What to do:
Copy the lines below with every "common name" changed to "vernacular name" and nothing else altered. Leave the pictures out.

## START

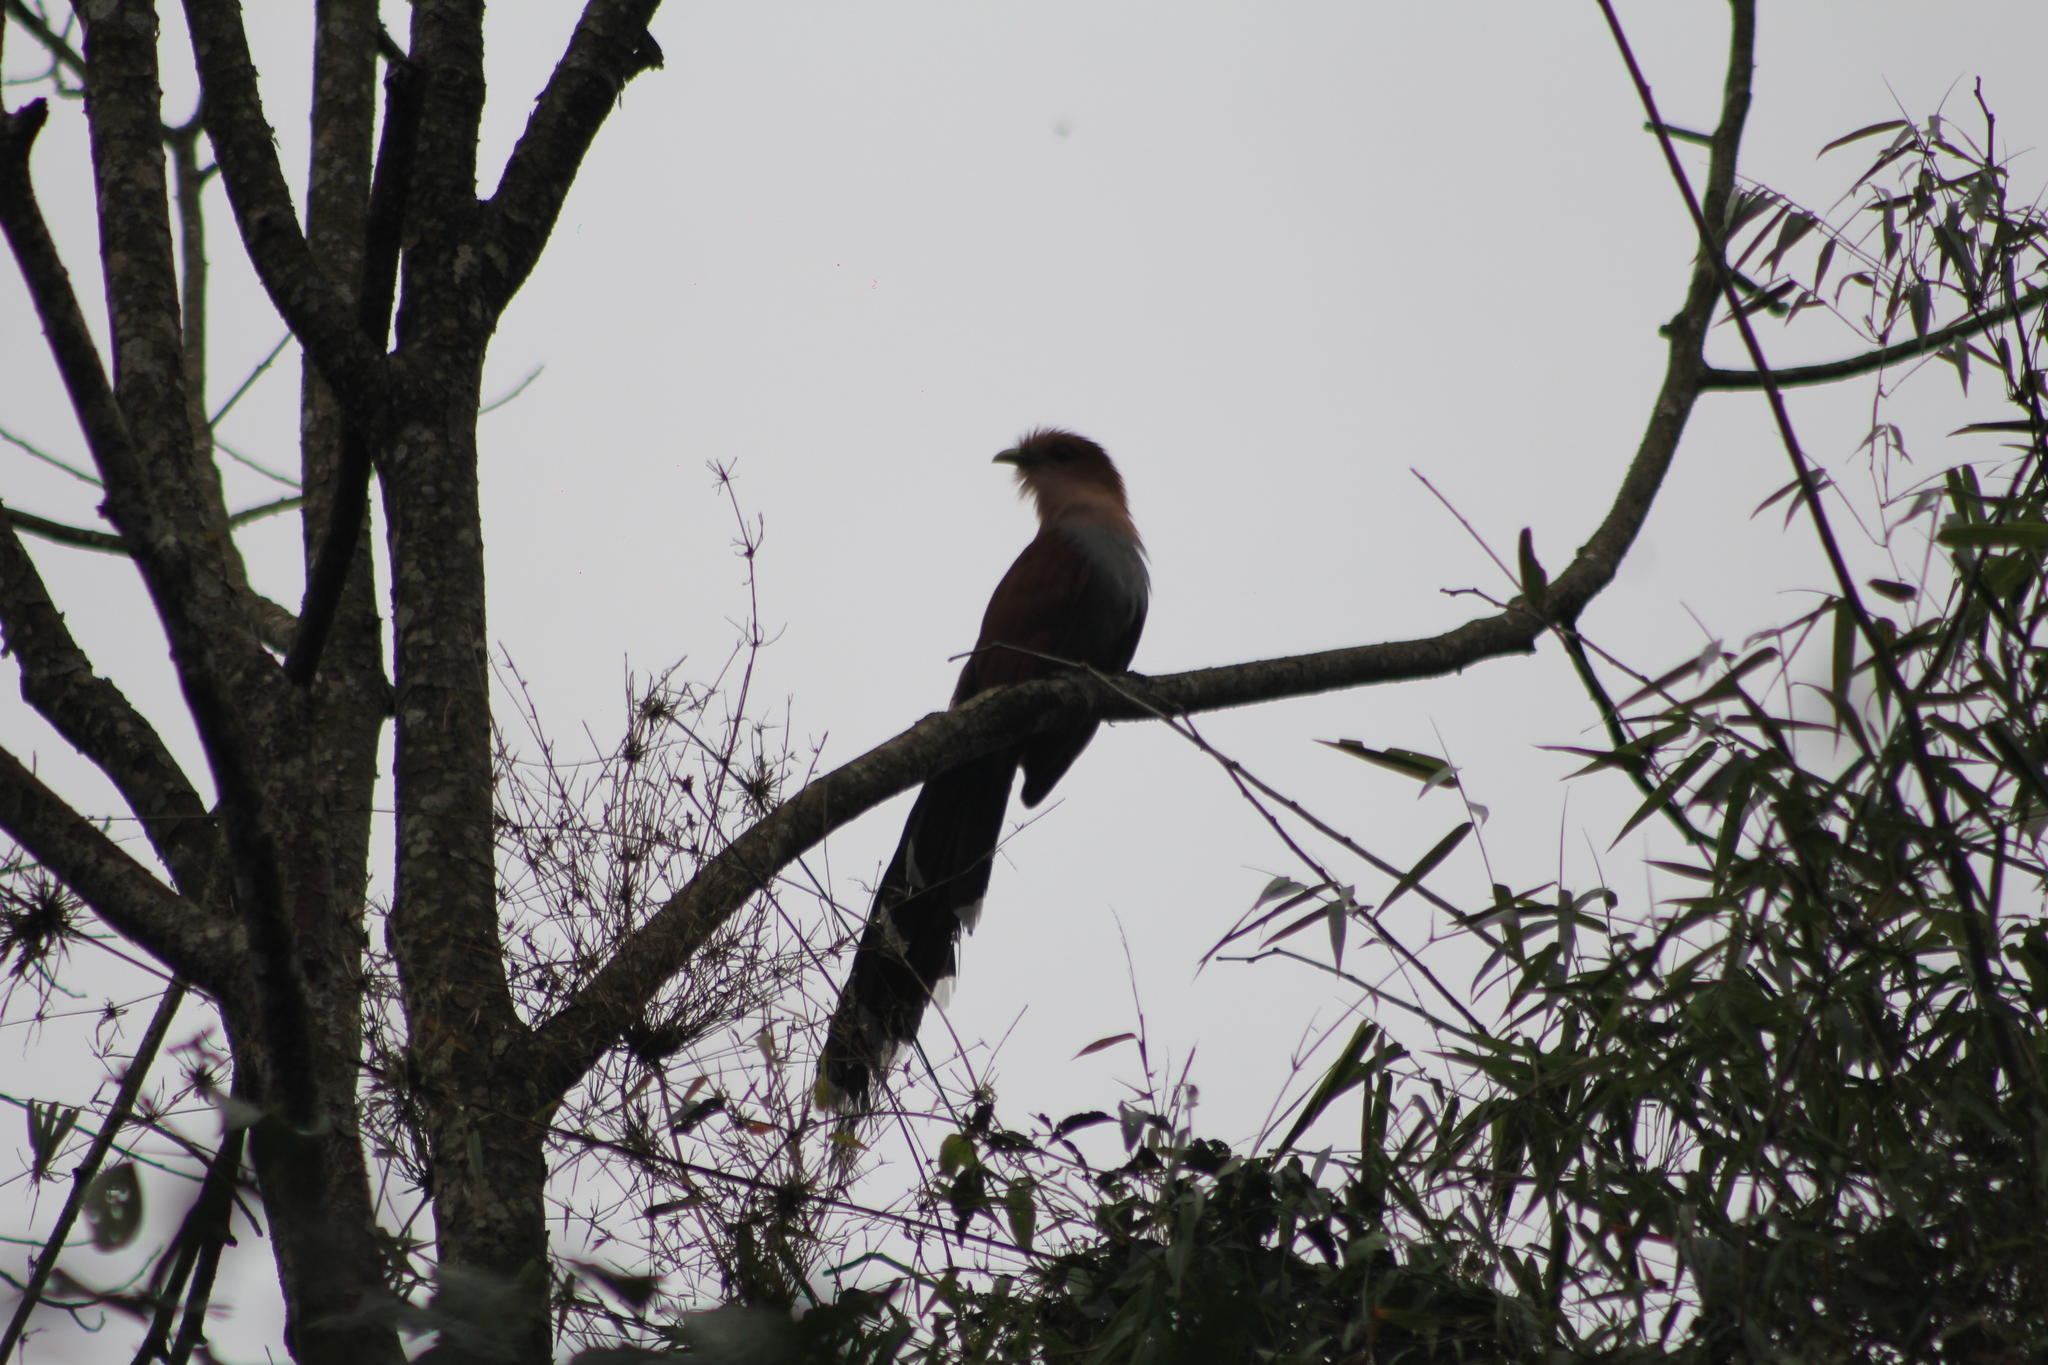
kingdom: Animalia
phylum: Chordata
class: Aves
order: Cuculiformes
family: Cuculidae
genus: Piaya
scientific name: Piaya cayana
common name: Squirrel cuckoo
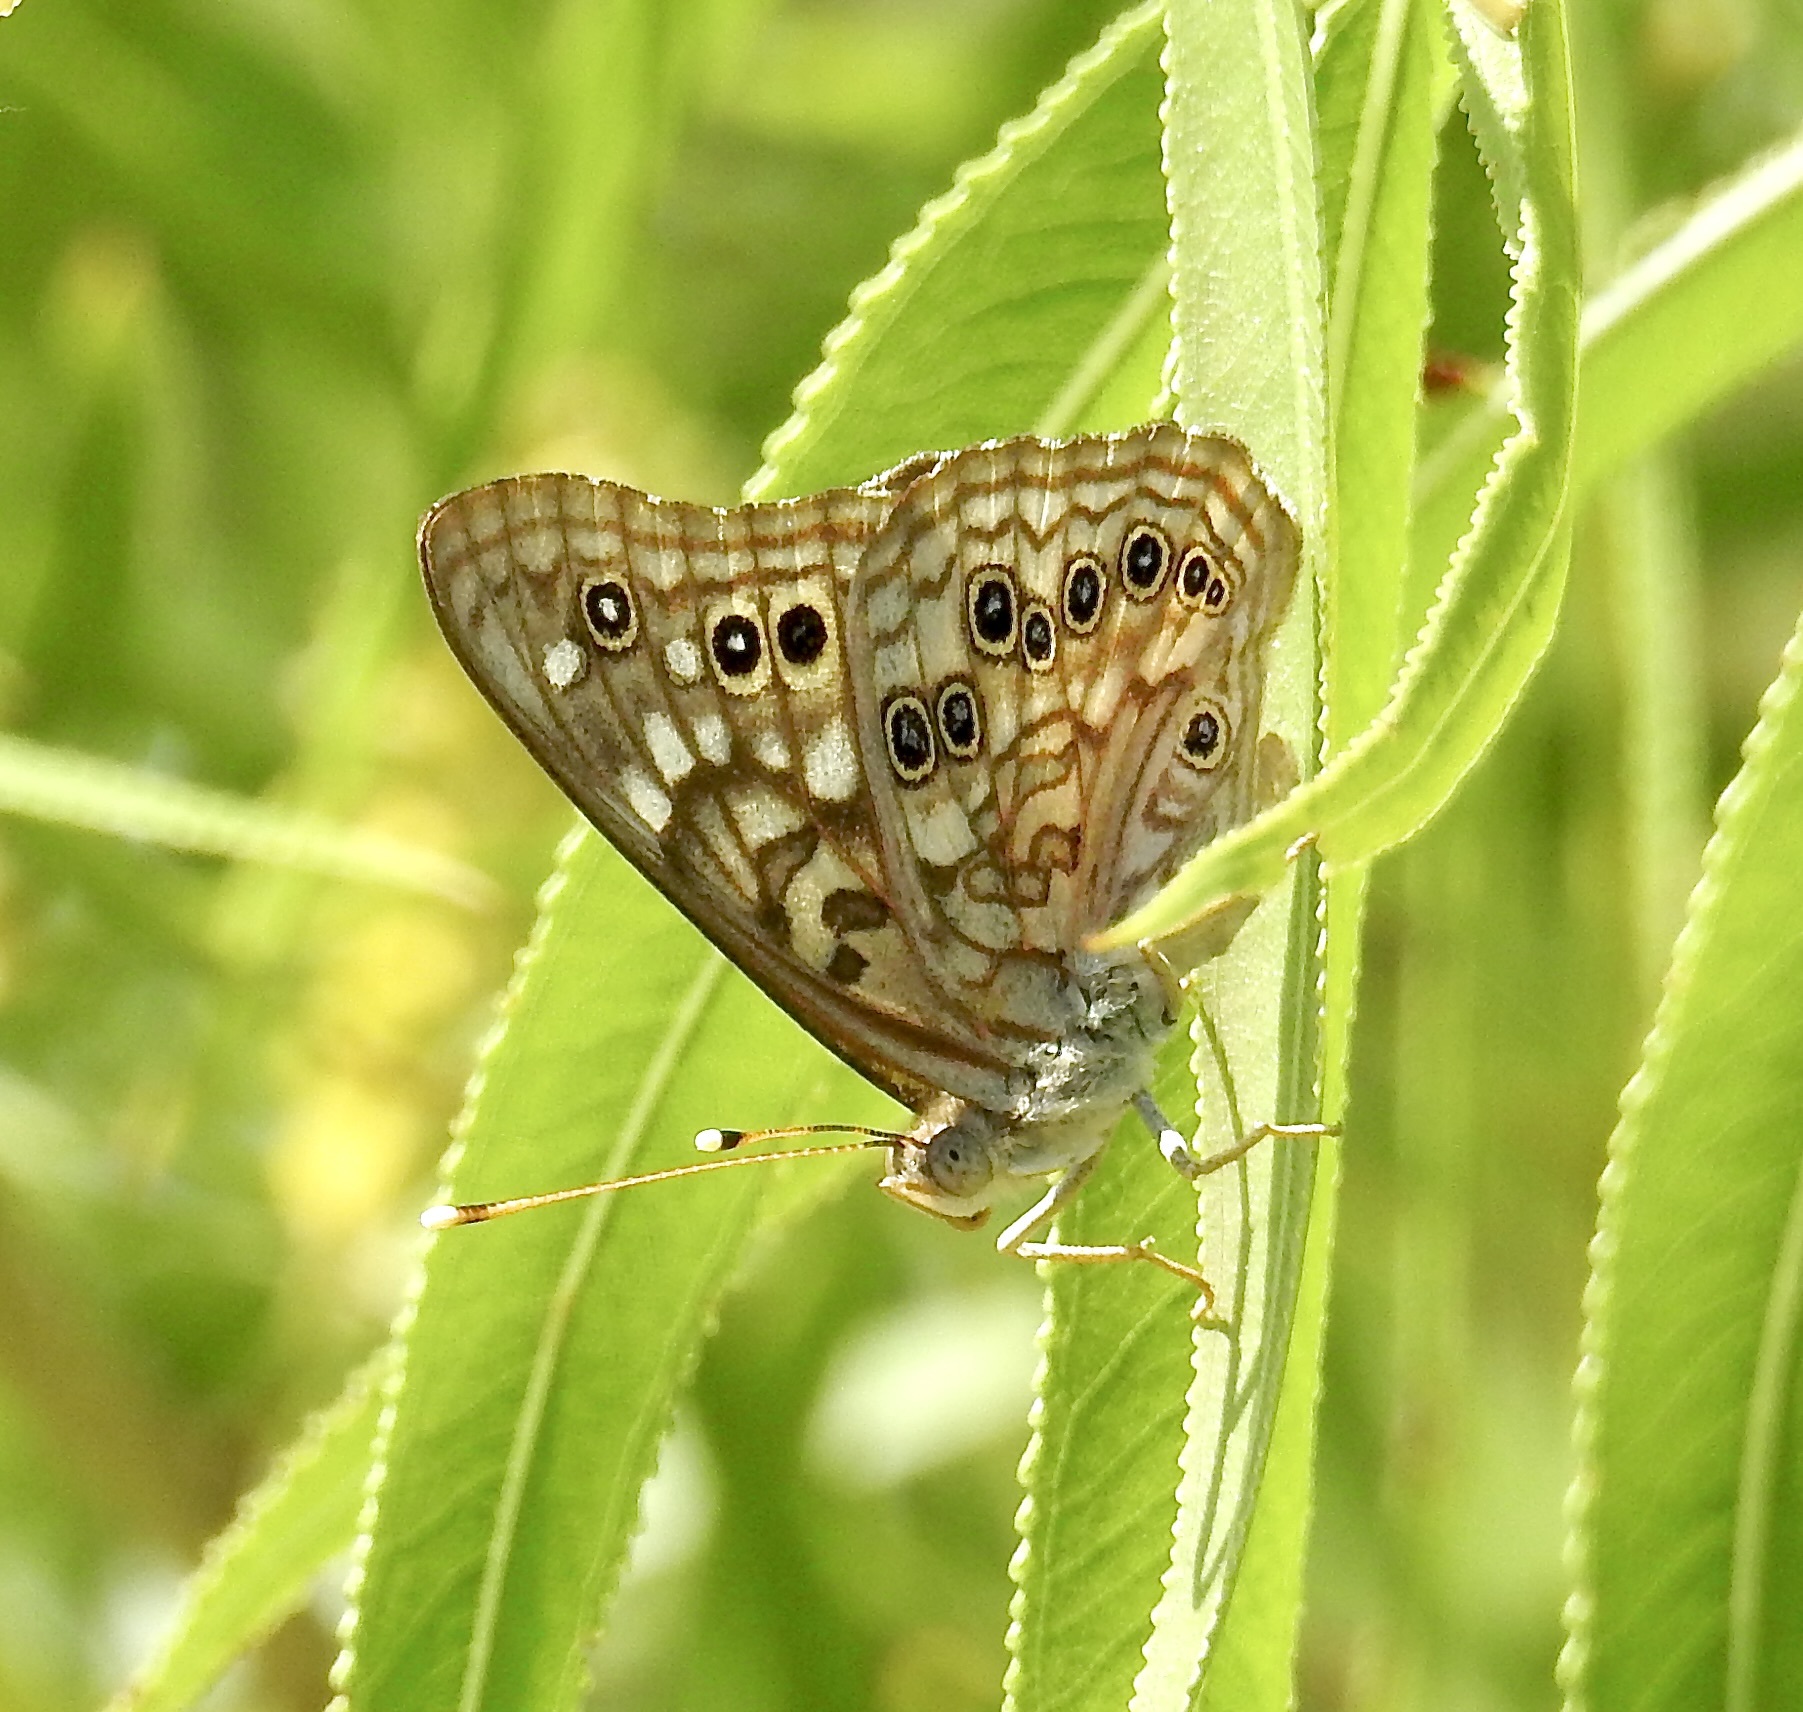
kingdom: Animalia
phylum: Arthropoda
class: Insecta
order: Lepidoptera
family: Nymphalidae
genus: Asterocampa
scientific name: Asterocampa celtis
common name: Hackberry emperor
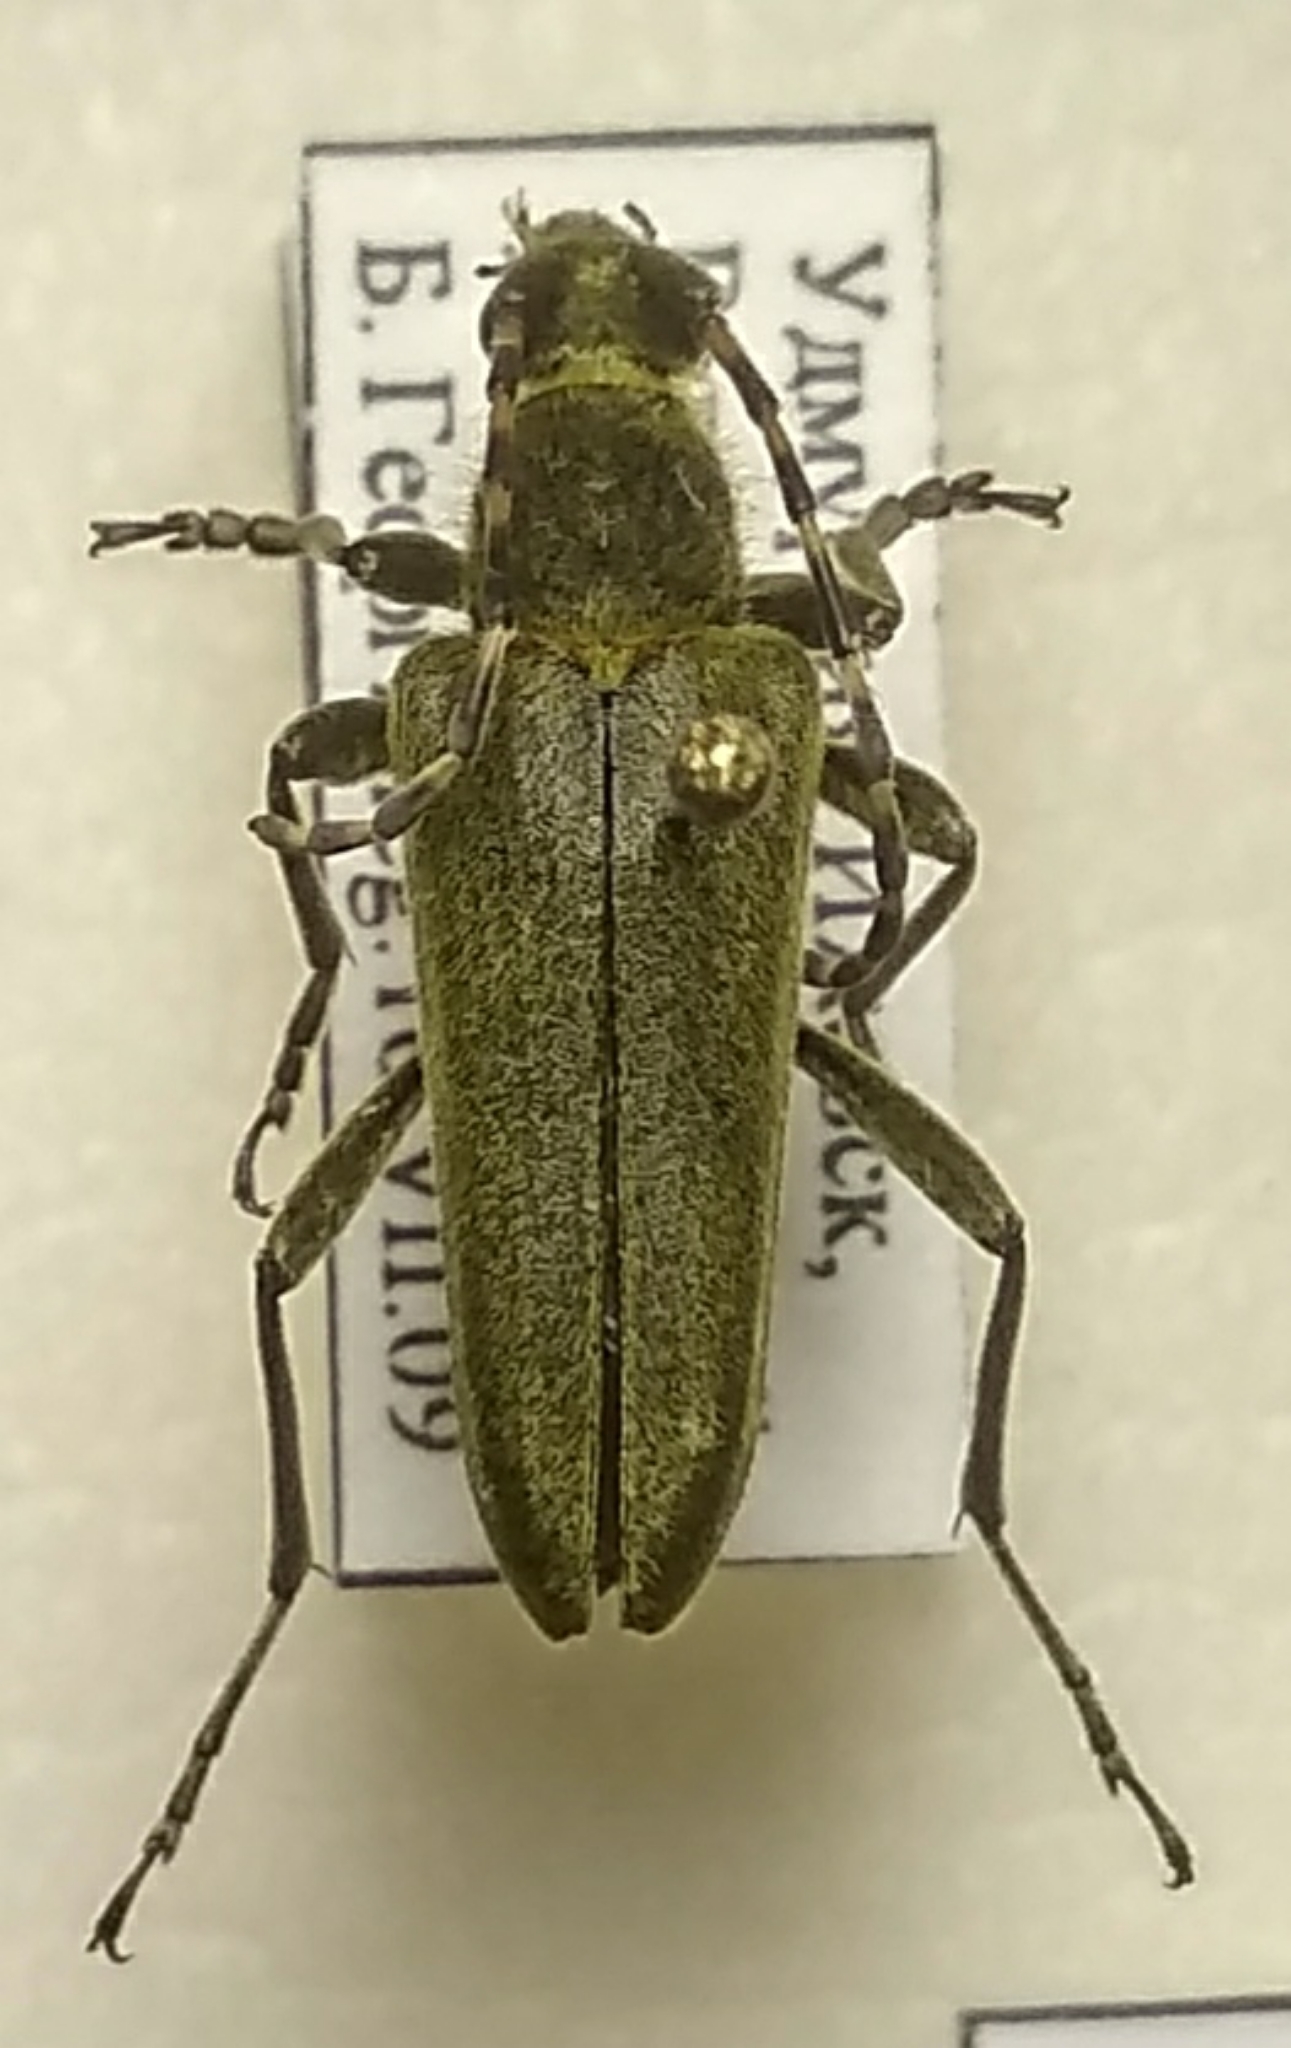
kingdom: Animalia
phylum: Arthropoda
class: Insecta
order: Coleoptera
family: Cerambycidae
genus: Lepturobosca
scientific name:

## END

Answer for the task:
kingdom: Animalia
phylum: Chordata
class: Aves
order: Cuculiformes
family: Cuculidae
genus: Piaya
scientific name: Piaya cayana
vernacular name: Squirrel cuckoo
kingdom: Animalia
phylum: Arthropoda
class: Insecta
order: Lepidoptera
family: Nymphalidae
genus: Asterocampa
scientific name: Asterocampa celtis
vernacular name: Hackberry emperor
kingdom: Animalia
phylum: Arthropoda
class: Insecta
order: Coleoptera
family: Cerambycidae
genus: Lepturobosca
scientific name:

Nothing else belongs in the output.